▸ **Records for this task**:
#####

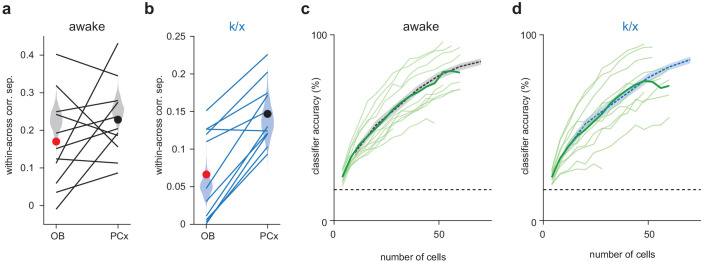
Similar outcomes for simultaneously recorded PCx populations and pseudopopulations.(a–b) Within-across odor population vector correlation difference for awake trials (a) or k/x trials (b) in OB and PCx. Each line is a separate simultaneous OB-PCx recording (n = 11). Circles show means for OB (red) and PCx (black). Pseudopopulation correlations measures from Figure 1 are shown as shaded violin plots for comparison. (c–d) Classifier accuracy for simultaneously recorded PCx populations up to 60 cells in awake (c) or k/x trials (d). Each light green line is a separate PCx recording. The average accuracy across recordings is shown as a bold green line. Classifier performance from Figure 1 is shown as a dashed line for comparison.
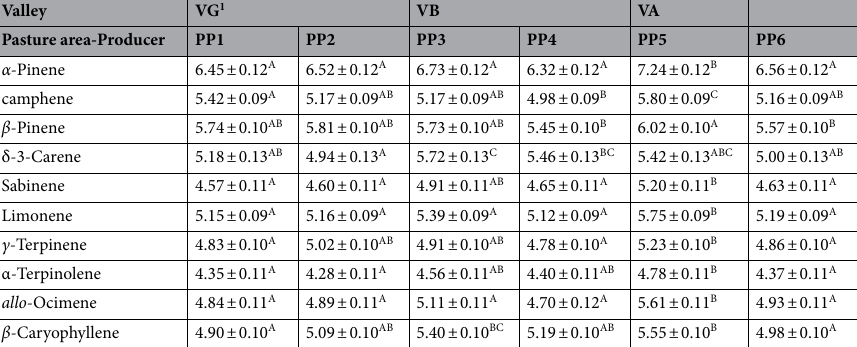
(LEUCON-F: 5 ′ -TGT CGC ATG ACA CAA AGT TAA AAG -3 ′ , LEUCON-R: 5 ′ -CAC CGC GGA TCC ATC TCT A-3 ′ ),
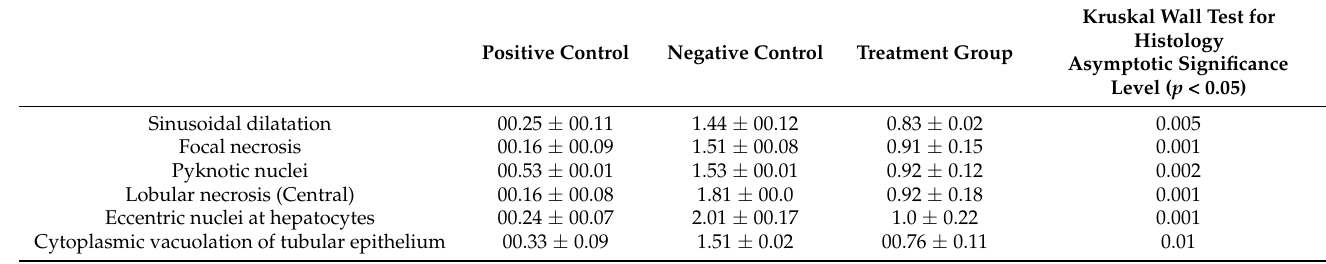
Table 3. Histological parameters of liver in cigarette smoke and alloxan-induced diabetes.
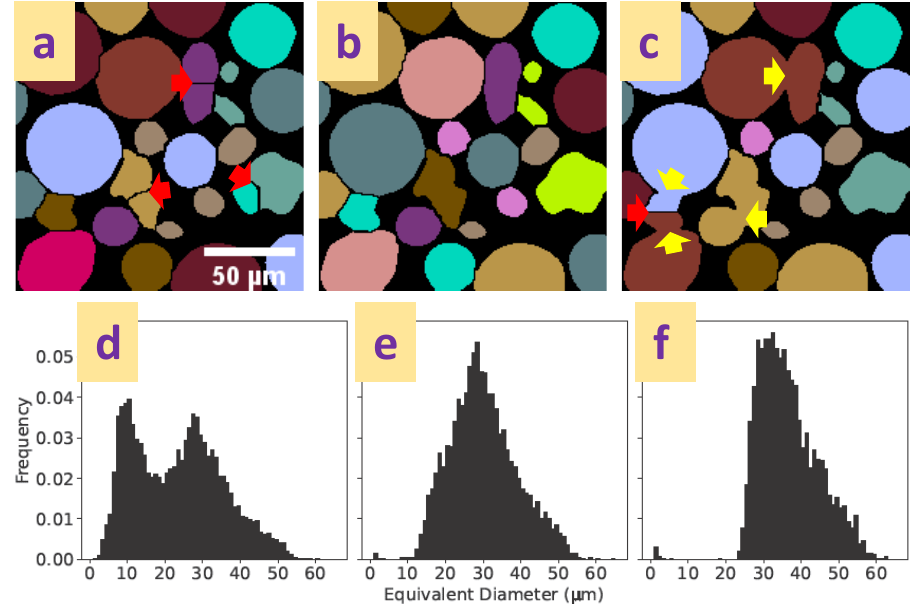
Figure 7. Segmentation errors and their effect on the particle size distribution of a copper powder with a manufacturer’s size range of 15–45 µ m. Top row: ( a ) over-segmentation with increased splitting of particles (red arrows), ( b ) visually correct segmentation, ( c ) under-segmentation with increased merging of particles (yellow arrows). Segmentation differences are a result of varying the extrema marker extend (Figure 6e) during the watershed process. Segmentation with the open-source ImageJ plugin MorphoLibJ [82]. Bottom row: Particle size distributions for the full datasets: ( d ) 8800 particles ( e ) 5700 particles, ( f ) 3300 particles resulting from the segmentations shown in top row ( a – c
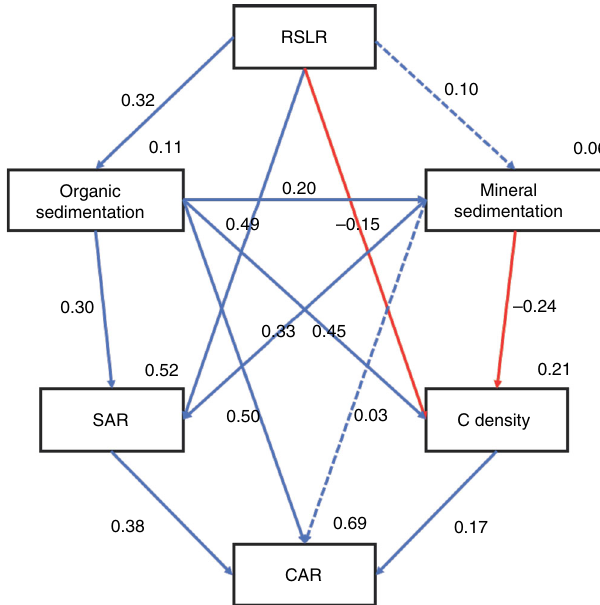
Fig. 6 Pathway analysis is showing the direct and indirect effect of RSLR on CAR. RMSEA = 0.046, GFI = 0.996, χ 2 = 3.12, Probability = 20.5%. Solid (Blue: Positive; Red: Negative) arrows indicate signi fi cant ( p < 0.05) effects. Values associated with solid arrows represent standardized path coef fi cients. R 2 values associated with response variables indicate the proportion of variation explained by relationships with other variables. The high probability associated with the χ 2 tests indicate good model fi t to data, i.e., no signi fi cant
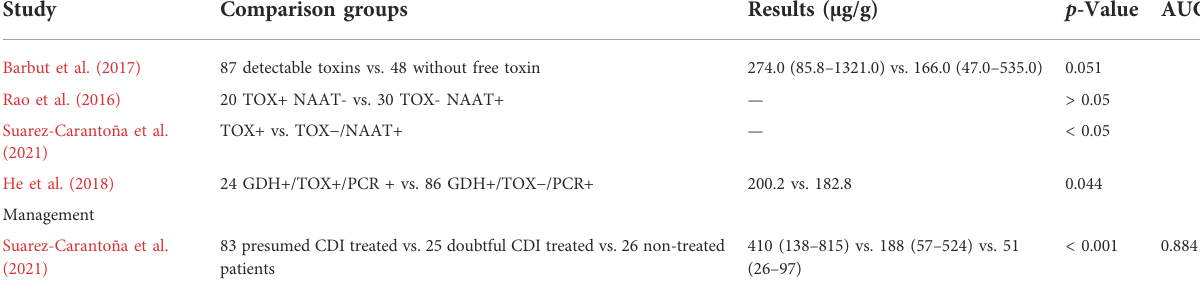
TABLE 7 Main results of fCP in other aspects of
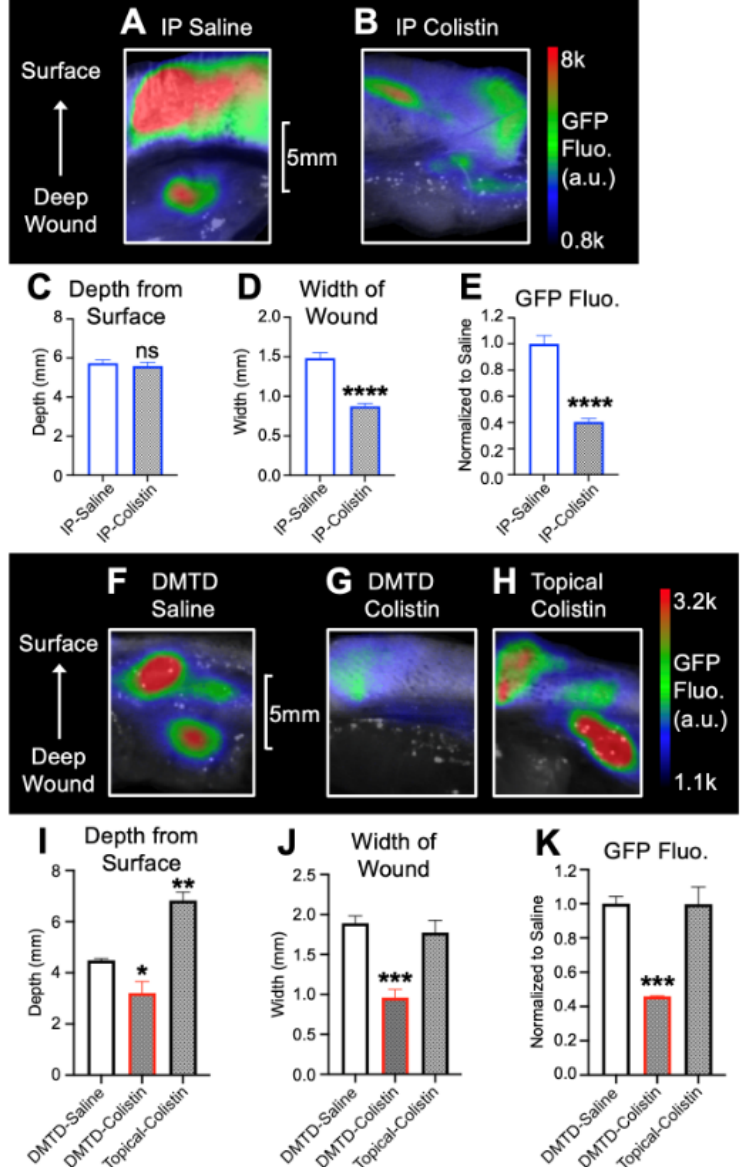
Figure 7. Representative images of rat wound tissue infected with GFP- E. coli and treated with intraperitoneal saline (IP-saline: ( A )) or CMS (IP-colistin: ( B )). The depth of the wound from the top of the skin (surface) is marked. Histograms ( C , D ) show the changes in the depth and width of infection after IP-colistin treatment and ( E ) shows the overall intensity of the GFP fluorescence in IP-colistin wounds compared to IP-saline wounds (normalized to IP-saline wounds). ( F , G ) show representative images of rat wound tissue infected with GFP- E. coli and treated with the micromist delivered by DMTD that carries either saline (( F ): DMTD saline), or CMS dissolved in saline (( G ) DMTD colistin) to the deep skin tissue. ( H ) (Topical colistin) shows representative image of wound tissue infected with GFP- E. coli and treated with CMS (same dose) delivered on top of the skin by a micropipette and retained on the skin (above the infected wound) by a barrier created by ophthalmic ointment. Histograms ( I , J ) show the changes in the depth and width of infection after treatments with DMTD- delivered micromist carrying saline or CMS. Histogram ( K ) shows the overall intensity of the GFP fluorescence in wounds treated with DMTD-colistin compared to DMTD-saline or topical colistin treatments (normalized to DMTD-saline wounds). n = 6 for each treatment group in ( A – E ). n = 5 for each treatment group in F-K. fluo.: fluorescence a.u: arbitrary units. * p < 0.05; ** p < 0.01; *** p < 0.001, **** p < 0.0001, ns: not significant p >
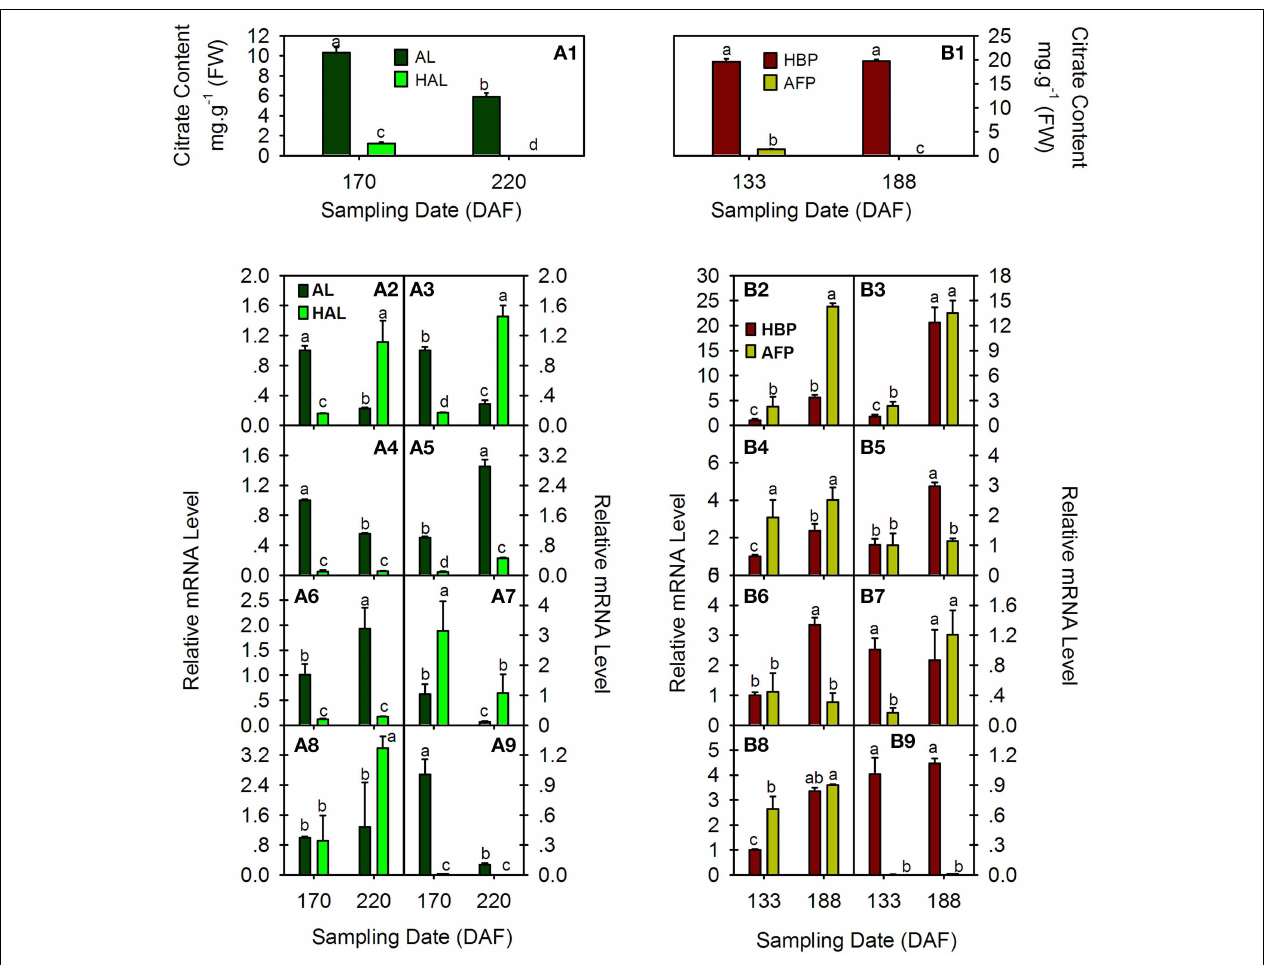
FIGURE 5 | Comparative analysis of citrate concentration (A1 and B1) and relative transcript levels of eight CsPH genes in fruit juice sacs from Anliu orange (AL), Honganliu orange (HAL), HB pummelo (HBP), and acid-free pummelo (AFP) at two developmental stages.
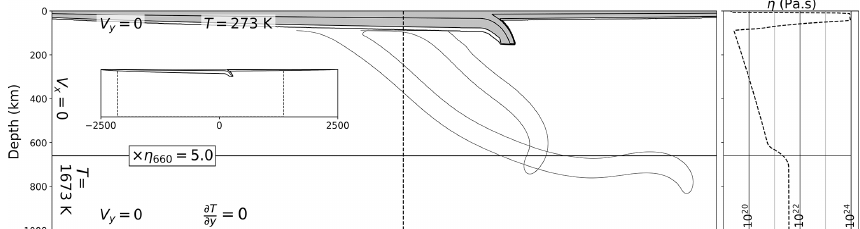
Figure 2. Initial conditions for 2-D thermo-mechanical subduction models. All models in this study have a 50Myr initial slab age. Velocity boundary conditions are free slip on all walls of the domain (zero tangential stress). The dark grey region in the main panel shows parts of the model colder than 1100 ◦ C. The inset shows the full domain. Outlines show the slab position at 10 and 20Myr. The right-hand panel shows the viscosity profile evaluated along the vertical dashed line in the main panel.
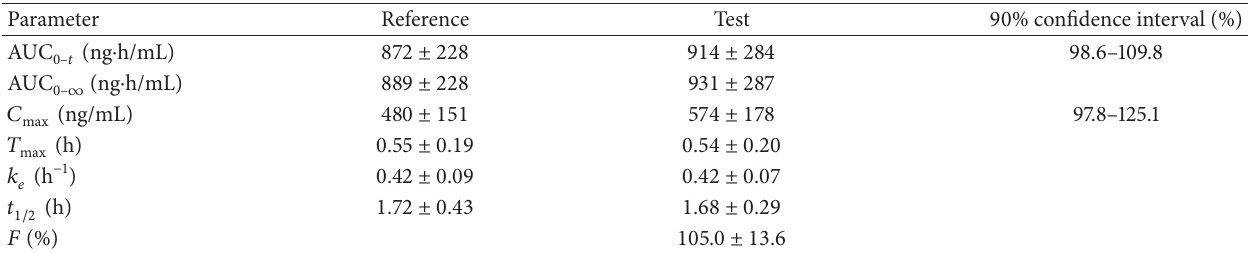
Table 3: The main pharmacokinetic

#####

▸ **Problem details**:
Output every record verbatim, skipping images.

▸ **Task answer**:
Similar outcomes for simultaneously recorded PCx populations and pseudopopulations.(a–b) Within-across odor population vector correlation difference for awake trials (a) or k/x trials (b) in OB and PCx. Each line is a separate simultaneous OB-PCx recording (n = 11). Circles show means for OB (red) and PCx (black). Pseudopopulation correlations measures from Figure 1 are shown as shaded violin plots for comparison. (c–d) Classifier accuracy for simultaneously recorded PCx populations up to 60 cells in awake (c) or k/x trials (d). Each light green line is a separate PCx recording. The average accuracy across recordings is shown as a bold green line. Classifier performance from Figure 1 is shown as a dashed line for comparison.
(LEUCON-F: 5 ′ -TGT CGC ATG ACA CAA AGT TAA AAG -3 ′ , LEUCON-R: 5 ′ -CAC CGC GGA TCC ATC TCT A-3 ′ ),
Table 3. Histological parameters of liver in cigarette smoke and alloxan-induced diabetes.
Figure 7. Segmentation errors and their effect on the particle size distribution of a copper powder with a manufacturer’s size range of 15–45 µ m. Top row: ( a ) over-segmentation with increased splitting of particles (red arrows), ( b ) visually correct segmentation, ( c ) under-segmentation with increased merging of particles (yellow arrows). Segmentation differences are a result of varying the extrema marker extend (Figure 6e) during the watershed process. Segmentation with the open-source ImageJ plugin MorphoLibJ [82]. Bottom row: Particle size distributions for the full datasets: ( d ) 8800 particles ( e ) 5700 particles, ( f ) 3300 particles resulting from the segmentations shown in top row ( a – c
Fig. 6 Pathway analysis is showing the direct and indirect effect of RSLR on CAR. RMSEA = 0.046, GFI = 0.996, χ 2 = 3.12, Probability = 20.5%. Solid (Blue: Positive; Red: Negative) arrows indicate signi fi cant ( p < 0.05) effects. Values associated with solid arrows represent standardized path coef fi cients. R 2 values associated with response variables indicate the proportion of variation explained by relationships with other variables. The high probability associated with the χ 2 tests indicate good model fi t to data, i.e., no signi fi cant
TABLE 7 Main results of fCP in other aspects of
Figure 7. Representative images of rat wound tissue infected with GFP- E. coli and treated with intraperitoneal saline (IP-saline: ( A )) or CMS (IP-colistin: ( B )). The depth of the wound from the top of the skin (surface) is marked. Histograms ( C , D ) show the changes in the depth and width of infection after IP-colistin treatment and ( E ) shows the overall intensity of the GFP fluorescence in IP-colistin wounds compared to IP-saline wounds (normalized to IP-saline wounds). ( F , G ) show representative images of rat wound tissue infected with GFP- E. coli and treated with the micromist delivered by DMTD that carries either saline (( F ): DMTD saline), or CMS dissolved in saline (( G ) DMTD colistin) to the deep skin tissue. ( H ) (Topical colistin) shows representative image of wound tissue infected with GFP- E. coli and treated with CMS (same dose) delivered on top of the skin by a micropipette and retained on the skin (above the infected wound) by a barrier created by ophthalmic ointment. Histograms ( I , J ) show the changes in the depth and width of infection after treatments with DMTD- delivered micromist carrying saline or CMS. Histogram ( K ) shows the overall intensity of the GFP fluorescence in wounds treated with DMTD-colistin compared to DMTD-saline or topical colistin treatments (normalized to DMTD-saline wounds). n = 6 for each treatment group in ( A – E ). n = 5 for each treatment group in F-K. fluo.: fluorescence a.u: arbitrary units. * p < 0.05; ** p < 0.01; *** p < 0.001, **** p < 0.0001, ns: not significant p >
FIGURE 5 | Comparative analysis of citrate concentration (A1 and B1) and relative transcript levels of eight CsPH genes in fruit juice sacs from Anliu orange (AL), Honganliu orange (HAL), HB pummelo (HBP), and acid-free pummelo (AFP) at two developmental stages.
Figure 2. Initial conditions for 2-D thermo-mechanical subduction models. All models in this study have a 50Myr initial slab age. Velocity boundary conditions are free slip on all walls of the domain (zero tangential stress). The dark grey region in the main panel shows parts of the model colder than 1100 ◦ C. The inset shows the full domain. Outlines show the slab position at 10 and 20Myr. The right-hand panel shows the viscosity profile evaluated along the vertical dashed line in the main panel.
Table 3: The main pharmacokinetic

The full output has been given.